呼吸中枢からの指令が止まることが原因で、心不全や脳卒中、薬剤の影響によって起こることがあります。


4. なりやすい人の特徴

以下の特徴を持つ方は、特に注意が必要です。

特徴 リスク内容
肥満(BMI 25以上) のど周辺の脂肪沈着により気道が狭くなる
中年男性 筋力低下や構造変化による気道狭窄
顎が小さい・後退している 上気道の物理的な閉塞リスク増
飲酒・睡眠薬常用 筋緊張低下により気道が塞がれやすくなる
鼻づまりが慢性化している 呼吸が口呼吸に切り替わり気道閉塞リスク増

また、家族歴がある場合もリスクが高いとされています。


5. 放置するとどうなる?

心血管疾患との関連

SASは高血圧・心筋梗塞・脳卒中・心房細動など、心血管系のリスクを大きく高めます。
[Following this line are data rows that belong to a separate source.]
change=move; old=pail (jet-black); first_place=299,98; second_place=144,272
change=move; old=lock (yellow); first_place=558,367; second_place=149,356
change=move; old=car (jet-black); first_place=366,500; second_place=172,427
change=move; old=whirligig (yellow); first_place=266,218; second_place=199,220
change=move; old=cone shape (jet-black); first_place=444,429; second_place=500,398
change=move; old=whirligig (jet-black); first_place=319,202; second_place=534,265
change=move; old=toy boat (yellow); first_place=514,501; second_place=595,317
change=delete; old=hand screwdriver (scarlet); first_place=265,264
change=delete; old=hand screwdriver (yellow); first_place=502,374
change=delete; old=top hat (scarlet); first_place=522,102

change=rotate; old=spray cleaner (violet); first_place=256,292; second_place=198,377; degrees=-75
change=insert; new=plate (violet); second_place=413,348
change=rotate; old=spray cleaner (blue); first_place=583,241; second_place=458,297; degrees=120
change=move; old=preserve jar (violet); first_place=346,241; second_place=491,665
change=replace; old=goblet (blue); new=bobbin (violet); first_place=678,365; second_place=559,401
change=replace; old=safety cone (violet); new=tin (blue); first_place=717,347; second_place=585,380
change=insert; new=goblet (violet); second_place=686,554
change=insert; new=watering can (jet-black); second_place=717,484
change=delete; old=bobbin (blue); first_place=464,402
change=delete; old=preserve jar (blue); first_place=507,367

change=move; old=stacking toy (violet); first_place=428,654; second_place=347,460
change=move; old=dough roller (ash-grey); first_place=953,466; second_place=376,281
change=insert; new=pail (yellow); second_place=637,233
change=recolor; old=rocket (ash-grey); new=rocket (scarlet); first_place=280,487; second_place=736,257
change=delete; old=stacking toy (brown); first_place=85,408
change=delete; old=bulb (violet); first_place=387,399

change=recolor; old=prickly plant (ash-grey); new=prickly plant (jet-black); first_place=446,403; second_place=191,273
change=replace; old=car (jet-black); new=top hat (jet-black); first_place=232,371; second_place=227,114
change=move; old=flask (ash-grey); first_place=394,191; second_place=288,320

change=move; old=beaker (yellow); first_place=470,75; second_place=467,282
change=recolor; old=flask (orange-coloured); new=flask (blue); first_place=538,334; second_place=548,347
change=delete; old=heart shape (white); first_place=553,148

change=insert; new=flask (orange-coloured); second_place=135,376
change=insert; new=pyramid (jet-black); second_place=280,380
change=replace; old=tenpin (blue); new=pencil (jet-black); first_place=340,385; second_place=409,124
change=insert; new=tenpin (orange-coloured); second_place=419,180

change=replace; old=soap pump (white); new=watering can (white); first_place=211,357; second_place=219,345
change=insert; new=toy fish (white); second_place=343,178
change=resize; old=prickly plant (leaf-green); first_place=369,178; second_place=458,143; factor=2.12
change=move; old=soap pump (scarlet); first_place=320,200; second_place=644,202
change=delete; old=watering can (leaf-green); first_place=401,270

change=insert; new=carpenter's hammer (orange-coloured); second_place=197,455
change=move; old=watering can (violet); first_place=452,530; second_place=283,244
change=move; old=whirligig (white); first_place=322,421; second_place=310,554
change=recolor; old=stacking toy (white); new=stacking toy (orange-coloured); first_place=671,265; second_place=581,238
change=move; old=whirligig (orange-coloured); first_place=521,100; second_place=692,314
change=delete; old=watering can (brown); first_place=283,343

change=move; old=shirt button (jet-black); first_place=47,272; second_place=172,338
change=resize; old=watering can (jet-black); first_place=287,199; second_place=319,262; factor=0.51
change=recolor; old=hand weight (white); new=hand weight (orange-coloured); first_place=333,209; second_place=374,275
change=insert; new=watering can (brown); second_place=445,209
日本睡眠学会によると、SAS患者の約50%以上が高血圧を合併しています(日本睡眠学会, 2015)。

糖尿病・代謝異常

インスリン抵抗性を高めるため、糖尿病の発症や血糖コントロール悪化に関与します。

交通事故・労働災害

日中の過度な眠気により、交通事故リスクは健常者の約2〜7倍に。実際、SASの診断がきっかけで業務上の免許が制限される例もあります。


6. 診断方法

① 簡易検査(自宅で可能)

  • 呼吸の流れ
  • 酸素飽和度
  • いびきの有無

保険適用で実施可能。スクリーニングに適しています。

② 精密検査(終夜睡眠ポリグラフ検査:PSG)

医療機関に1泊し、以下を詳細にモニタリングします:

  • 脳波
  • 眼球運動
  • 筋電図
  • 呼吸状態
  • 心電図

最近では自宅で検査できる機器もあります。

AHI(無呼吸低呼吸指数)で重症度を分類

AHI(1時間あたり) 重症度
5~15回 軽症
15~30回 中等症
30回以上 重症

7. 効果的な治療法

① CPAP療法(経鼻的持続陽圧呼吸療法)

最も推奨される治療法で、重症〜中等症に対して高い有効性があります。鼻マスクから圧力を加えることで気道を物理的に確保し、無呼吸を防ぎます。

  • 眠気・血圧改善
  • 心血管リスク低下
  • 継続使用でQOLが大幅向上

② 生活習慣の改善

  • 減量(5~10%の体重減少で効果)
  • 禁酒・禁煙
  • 睡眠薬の中止
  • 横向き寝を意識

③ マウスピース(OA:口腔内装置)

軽度〜中等症向け。下顎を前に固定することで上気道の閉塞を防止。

④ 外科的治療

  • 扁桃摘出術
  • 鼻中隔矯正術
  • 上下顎前方移動術(顎顔面外科)

小児では扁桃肥大・アデノイド肥大の切除で改善する例も多数報告されています。


8. まとめ

睡眠時無呼吸症候群は、「ただのいびき」と見過ごされがちな一方で、命に関わる病気と直結する重大な疾患です。日常的な眠気や疲労感の背後に、この病気が隠れている可能性は決して低くありません。

早期の受診・診断・治療が、あなたの生活の質と健康寿命を守る鍵になります。


参考文献

  1. 日本睡眠学会 編『睡眠障害の対応と治療ガイドライン 第3版』ライフサイエンス出版, 2019
  2. 厚生労働省「睡眠時無呼吸症候群に関する調査研究」https://www.mhlw.go.jp/
  3. American Academy of Sleep Medicine. Clinical Guidelines for the Evaluation, Management and Long-term Care of Obstructive Sleep Apnea in Adults.